--- Material supplied ---
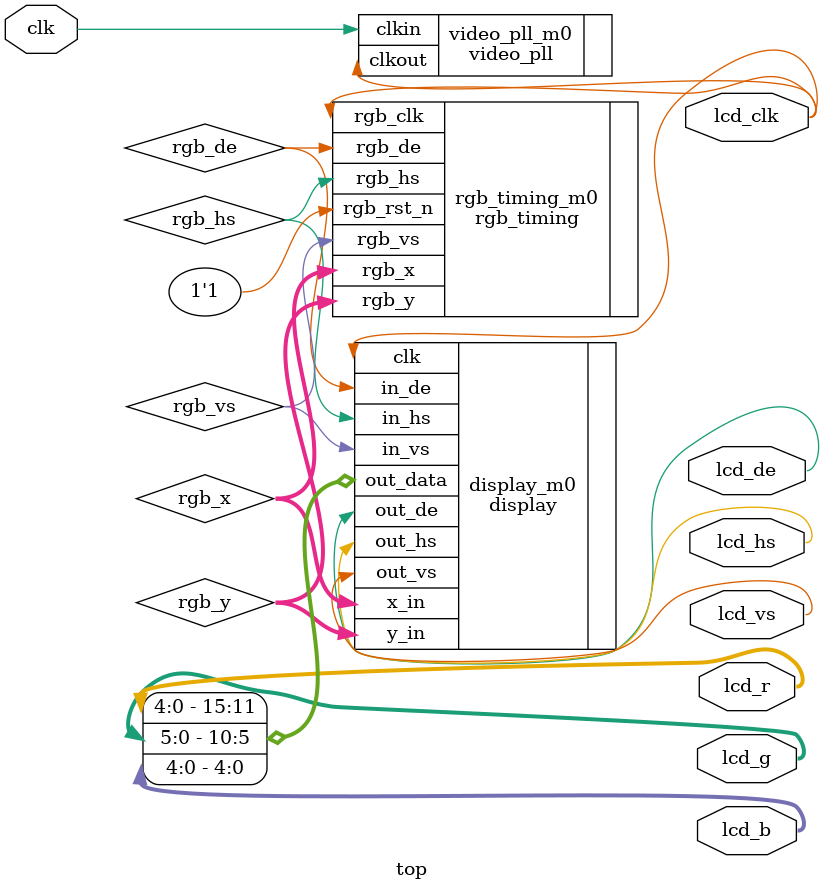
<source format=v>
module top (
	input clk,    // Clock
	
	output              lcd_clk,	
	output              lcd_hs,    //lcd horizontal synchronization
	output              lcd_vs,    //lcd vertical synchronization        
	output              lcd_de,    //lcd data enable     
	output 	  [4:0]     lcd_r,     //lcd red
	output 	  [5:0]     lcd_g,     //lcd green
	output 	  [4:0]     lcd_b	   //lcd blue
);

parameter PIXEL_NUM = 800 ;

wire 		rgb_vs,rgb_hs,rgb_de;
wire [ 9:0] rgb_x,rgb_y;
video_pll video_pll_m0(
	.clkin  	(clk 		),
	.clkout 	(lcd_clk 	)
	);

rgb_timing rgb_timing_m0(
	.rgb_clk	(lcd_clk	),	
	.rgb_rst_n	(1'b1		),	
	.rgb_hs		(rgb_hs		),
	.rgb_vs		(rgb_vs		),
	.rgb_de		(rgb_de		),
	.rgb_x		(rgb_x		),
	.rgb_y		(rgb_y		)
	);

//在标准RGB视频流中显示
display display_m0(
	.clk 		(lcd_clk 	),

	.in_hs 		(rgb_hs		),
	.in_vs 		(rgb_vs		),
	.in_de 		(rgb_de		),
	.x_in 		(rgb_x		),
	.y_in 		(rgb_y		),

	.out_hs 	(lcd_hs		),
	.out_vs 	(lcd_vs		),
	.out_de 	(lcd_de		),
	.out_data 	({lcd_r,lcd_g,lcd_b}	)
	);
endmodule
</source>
---
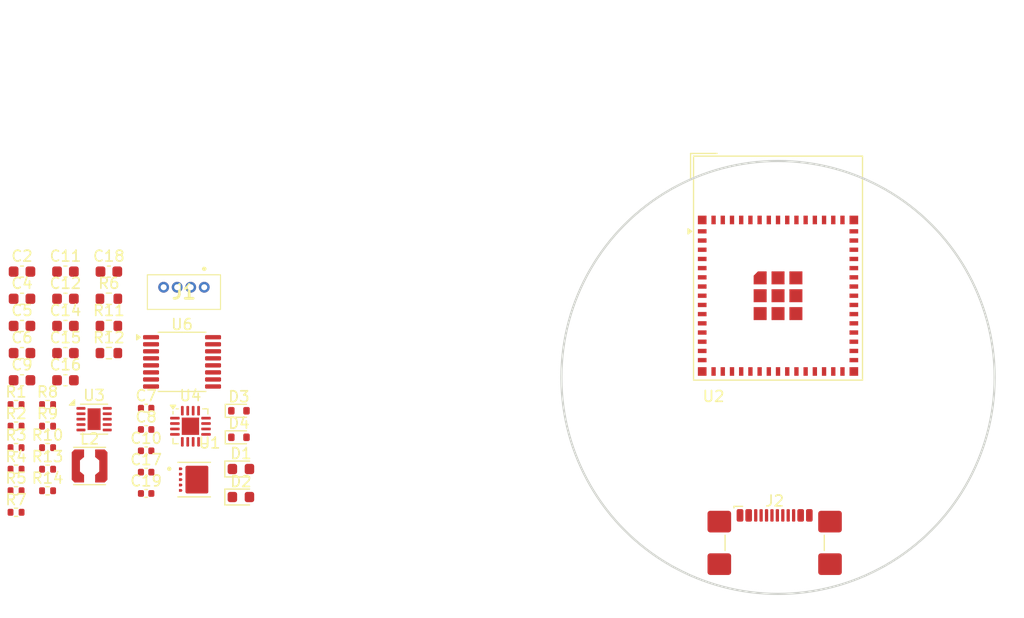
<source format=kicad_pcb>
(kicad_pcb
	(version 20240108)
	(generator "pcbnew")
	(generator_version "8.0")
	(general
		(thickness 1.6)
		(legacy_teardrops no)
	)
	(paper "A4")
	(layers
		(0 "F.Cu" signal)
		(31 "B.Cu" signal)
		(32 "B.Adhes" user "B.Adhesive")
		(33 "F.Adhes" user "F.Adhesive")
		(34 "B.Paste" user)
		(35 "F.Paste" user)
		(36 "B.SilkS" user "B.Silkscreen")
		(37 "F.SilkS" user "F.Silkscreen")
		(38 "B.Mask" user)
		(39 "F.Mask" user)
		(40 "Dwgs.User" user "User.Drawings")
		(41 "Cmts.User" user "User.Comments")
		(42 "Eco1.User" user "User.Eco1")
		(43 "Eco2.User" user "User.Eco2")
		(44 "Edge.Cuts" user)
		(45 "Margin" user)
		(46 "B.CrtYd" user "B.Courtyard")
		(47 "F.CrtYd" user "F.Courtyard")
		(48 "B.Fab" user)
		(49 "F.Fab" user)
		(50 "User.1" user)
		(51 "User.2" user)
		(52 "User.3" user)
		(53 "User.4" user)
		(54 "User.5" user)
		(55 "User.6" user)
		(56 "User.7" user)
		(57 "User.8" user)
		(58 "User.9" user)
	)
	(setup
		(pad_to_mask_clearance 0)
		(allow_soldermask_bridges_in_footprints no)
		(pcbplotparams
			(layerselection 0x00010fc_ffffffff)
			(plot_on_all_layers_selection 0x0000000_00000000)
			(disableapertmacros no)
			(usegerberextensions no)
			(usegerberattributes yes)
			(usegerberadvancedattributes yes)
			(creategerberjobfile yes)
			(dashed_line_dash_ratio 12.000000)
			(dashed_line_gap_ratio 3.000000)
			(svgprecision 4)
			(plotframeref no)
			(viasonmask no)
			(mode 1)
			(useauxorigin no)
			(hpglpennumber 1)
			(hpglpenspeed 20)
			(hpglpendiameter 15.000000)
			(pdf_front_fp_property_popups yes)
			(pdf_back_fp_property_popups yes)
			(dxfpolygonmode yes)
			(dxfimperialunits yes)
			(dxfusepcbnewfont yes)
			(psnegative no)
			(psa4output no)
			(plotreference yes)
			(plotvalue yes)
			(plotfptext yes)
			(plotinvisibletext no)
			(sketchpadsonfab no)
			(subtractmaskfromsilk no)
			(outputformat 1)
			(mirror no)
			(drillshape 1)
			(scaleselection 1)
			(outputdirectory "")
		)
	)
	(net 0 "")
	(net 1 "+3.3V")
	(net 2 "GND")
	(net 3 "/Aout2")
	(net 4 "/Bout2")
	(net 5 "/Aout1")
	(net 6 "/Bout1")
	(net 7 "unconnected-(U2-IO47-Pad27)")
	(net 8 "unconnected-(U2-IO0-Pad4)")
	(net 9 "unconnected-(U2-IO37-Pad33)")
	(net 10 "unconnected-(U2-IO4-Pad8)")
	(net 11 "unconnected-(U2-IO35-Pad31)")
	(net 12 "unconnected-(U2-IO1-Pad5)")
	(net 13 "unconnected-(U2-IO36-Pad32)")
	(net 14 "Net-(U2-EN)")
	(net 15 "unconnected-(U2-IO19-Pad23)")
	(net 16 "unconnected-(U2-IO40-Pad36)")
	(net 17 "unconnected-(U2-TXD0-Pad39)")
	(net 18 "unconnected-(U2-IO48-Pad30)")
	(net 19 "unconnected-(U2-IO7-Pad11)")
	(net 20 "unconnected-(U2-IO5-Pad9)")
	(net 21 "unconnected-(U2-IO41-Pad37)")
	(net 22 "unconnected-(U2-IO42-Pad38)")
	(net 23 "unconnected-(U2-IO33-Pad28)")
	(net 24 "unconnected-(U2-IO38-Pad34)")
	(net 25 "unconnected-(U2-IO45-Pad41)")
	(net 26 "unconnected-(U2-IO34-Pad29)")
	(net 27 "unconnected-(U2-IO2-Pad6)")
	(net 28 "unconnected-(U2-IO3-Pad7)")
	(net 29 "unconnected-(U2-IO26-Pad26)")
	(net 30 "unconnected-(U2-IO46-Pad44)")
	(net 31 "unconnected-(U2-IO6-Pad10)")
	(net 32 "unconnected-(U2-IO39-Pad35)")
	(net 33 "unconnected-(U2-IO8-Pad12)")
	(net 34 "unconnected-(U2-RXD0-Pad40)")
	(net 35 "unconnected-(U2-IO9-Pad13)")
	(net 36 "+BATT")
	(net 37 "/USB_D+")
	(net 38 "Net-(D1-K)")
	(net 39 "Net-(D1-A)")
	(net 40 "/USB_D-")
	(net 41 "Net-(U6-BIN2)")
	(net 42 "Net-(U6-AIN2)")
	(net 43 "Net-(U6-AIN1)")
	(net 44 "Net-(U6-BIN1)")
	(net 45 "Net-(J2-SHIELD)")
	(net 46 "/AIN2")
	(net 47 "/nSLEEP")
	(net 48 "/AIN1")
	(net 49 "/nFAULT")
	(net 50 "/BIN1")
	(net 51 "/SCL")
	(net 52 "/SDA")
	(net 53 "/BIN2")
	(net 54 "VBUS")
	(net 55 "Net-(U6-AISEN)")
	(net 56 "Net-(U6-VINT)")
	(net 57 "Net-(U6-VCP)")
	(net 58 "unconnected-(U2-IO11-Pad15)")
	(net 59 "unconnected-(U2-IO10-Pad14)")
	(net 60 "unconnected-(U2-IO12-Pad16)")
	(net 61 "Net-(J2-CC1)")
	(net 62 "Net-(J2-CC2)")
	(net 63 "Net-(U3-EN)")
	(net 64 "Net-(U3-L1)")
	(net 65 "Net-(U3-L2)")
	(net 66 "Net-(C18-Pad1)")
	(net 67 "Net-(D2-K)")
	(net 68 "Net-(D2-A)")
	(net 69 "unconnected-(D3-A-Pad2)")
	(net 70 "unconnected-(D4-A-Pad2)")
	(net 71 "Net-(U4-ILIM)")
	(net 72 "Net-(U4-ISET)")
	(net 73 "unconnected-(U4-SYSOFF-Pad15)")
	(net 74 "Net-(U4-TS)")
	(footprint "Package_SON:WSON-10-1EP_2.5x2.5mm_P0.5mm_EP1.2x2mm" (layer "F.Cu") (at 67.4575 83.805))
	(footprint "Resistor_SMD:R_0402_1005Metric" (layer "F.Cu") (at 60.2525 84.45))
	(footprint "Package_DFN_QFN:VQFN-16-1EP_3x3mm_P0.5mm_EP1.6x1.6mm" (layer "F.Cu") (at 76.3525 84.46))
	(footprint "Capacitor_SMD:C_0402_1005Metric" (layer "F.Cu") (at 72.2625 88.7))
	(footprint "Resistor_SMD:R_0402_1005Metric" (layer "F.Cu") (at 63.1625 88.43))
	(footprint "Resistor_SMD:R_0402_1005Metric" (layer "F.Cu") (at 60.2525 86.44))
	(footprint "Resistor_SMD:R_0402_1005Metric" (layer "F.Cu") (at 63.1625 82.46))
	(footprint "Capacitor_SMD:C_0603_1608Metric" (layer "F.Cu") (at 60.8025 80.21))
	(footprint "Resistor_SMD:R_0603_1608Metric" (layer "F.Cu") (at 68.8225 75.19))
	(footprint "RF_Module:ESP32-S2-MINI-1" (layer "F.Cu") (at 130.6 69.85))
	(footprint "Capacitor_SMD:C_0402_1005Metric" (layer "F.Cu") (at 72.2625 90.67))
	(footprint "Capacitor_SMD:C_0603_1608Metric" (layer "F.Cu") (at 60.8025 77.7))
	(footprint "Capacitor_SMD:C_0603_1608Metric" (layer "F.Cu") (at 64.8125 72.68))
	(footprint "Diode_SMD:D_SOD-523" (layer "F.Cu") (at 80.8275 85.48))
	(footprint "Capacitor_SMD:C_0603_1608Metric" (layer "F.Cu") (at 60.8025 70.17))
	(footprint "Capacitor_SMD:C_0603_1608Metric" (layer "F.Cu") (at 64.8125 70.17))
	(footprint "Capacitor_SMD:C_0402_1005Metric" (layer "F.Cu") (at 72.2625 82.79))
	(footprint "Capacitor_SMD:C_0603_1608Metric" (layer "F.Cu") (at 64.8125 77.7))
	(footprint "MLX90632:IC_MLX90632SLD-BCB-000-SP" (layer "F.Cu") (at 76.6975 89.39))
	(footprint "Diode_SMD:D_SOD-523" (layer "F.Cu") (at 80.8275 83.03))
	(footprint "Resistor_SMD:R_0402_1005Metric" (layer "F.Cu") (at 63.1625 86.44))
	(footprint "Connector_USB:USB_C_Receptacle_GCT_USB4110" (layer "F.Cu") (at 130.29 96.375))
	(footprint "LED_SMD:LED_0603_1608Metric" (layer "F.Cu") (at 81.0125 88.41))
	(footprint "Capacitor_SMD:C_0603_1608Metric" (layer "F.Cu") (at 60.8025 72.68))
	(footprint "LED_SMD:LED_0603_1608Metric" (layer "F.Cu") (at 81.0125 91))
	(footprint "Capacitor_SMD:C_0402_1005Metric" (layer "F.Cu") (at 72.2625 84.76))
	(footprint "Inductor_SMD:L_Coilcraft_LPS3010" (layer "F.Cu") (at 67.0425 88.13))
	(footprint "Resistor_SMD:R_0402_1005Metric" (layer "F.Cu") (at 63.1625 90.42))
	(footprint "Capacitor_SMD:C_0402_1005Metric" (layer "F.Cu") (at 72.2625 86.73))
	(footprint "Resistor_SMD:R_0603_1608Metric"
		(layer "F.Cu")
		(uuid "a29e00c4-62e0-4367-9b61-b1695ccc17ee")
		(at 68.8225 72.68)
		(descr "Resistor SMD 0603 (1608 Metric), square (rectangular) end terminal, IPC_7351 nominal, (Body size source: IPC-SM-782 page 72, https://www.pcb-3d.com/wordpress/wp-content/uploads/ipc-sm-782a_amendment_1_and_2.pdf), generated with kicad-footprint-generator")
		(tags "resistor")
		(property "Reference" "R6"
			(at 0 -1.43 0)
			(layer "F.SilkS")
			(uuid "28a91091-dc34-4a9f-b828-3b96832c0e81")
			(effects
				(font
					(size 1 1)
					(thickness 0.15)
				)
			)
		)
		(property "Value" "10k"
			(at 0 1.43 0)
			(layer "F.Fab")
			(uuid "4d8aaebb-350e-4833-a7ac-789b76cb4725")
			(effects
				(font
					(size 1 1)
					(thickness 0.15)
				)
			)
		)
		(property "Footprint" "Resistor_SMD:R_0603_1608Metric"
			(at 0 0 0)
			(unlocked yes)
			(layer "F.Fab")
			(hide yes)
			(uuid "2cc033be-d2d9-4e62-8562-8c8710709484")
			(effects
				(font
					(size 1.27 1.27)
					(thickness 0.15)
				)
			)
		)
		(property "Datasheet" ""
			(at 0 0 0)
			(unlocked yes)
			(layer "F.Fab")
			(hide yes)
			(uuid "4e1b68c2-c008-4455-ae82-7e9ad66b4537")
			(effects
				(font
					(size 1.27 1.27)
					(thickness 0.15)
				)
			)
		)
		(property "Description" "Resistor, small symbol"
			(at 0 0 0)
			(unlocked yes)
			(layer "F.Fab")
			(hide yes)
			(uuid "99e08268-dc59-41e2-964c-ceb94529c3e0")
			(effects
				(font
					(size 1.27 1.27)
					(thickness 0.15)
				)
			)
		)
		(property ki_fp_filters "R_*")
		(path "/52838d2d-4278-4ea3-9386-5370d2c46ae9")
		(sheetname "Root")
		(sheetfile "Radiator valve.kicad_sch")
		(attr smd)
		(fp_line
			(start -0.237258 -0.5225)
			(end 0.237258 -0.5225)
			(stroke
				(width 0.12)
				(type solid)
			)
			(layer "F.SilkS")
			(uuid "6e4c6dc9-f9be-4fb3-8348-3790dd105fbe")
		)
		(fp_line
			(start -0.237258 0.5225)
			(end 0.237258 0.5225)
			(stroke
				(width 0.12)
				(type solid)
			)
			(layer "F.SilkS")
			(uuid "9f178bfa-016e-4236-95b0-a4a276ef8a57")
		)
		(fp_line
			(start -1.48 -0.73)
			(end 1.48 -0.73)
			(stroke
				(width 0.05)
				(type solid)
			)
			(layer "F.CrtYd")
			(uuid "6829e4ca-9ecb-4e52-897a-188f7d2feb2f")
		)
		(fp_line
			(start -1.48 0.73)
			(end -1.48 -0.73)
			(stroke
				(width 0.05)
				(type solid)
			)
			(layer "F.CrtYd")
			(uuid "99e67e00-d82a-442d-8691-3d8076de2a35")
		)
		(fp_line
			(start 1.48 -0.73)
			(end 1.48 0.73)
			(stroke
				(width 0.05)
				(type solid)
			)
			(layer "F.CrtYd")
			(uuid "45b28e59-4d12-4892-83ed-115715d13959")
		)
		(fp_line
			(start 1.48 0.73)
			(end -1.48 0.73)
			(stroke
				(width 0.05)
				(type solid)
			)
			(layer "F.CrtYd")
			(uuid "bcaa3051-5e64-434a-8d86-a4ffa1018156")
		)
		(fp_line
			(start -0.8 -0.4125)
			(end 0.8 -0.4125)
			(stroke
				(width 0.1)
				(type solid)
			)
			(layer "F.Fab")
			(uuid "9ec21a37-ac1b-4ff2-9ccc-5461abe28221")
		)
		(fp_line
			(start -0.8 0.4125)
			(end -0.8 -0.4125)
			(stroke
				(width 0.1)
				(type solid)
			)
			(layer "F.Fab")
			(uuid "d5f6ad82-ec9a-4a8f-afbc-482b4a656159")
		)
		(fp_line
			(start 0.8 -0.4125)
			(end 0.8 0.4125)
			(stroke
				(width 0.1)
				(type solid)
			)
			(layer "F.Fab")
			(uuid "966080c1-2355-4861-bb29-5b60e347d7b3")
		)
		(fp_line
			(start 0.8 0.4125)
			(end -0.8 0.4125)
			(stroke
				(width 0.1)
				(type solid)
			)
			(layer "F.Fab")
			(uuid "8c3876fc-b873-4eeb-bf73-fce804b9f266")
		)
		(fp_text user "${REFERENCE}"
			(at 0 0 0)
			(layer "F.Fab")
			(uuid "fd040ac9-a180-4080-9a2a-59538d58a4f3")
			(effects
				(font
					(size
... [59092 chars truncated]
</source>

--- Exercise instructions ---
Considering the records line by line, how many lines hold the string "synchronization"? Say only the number.

--- Solution to this exercise ---
2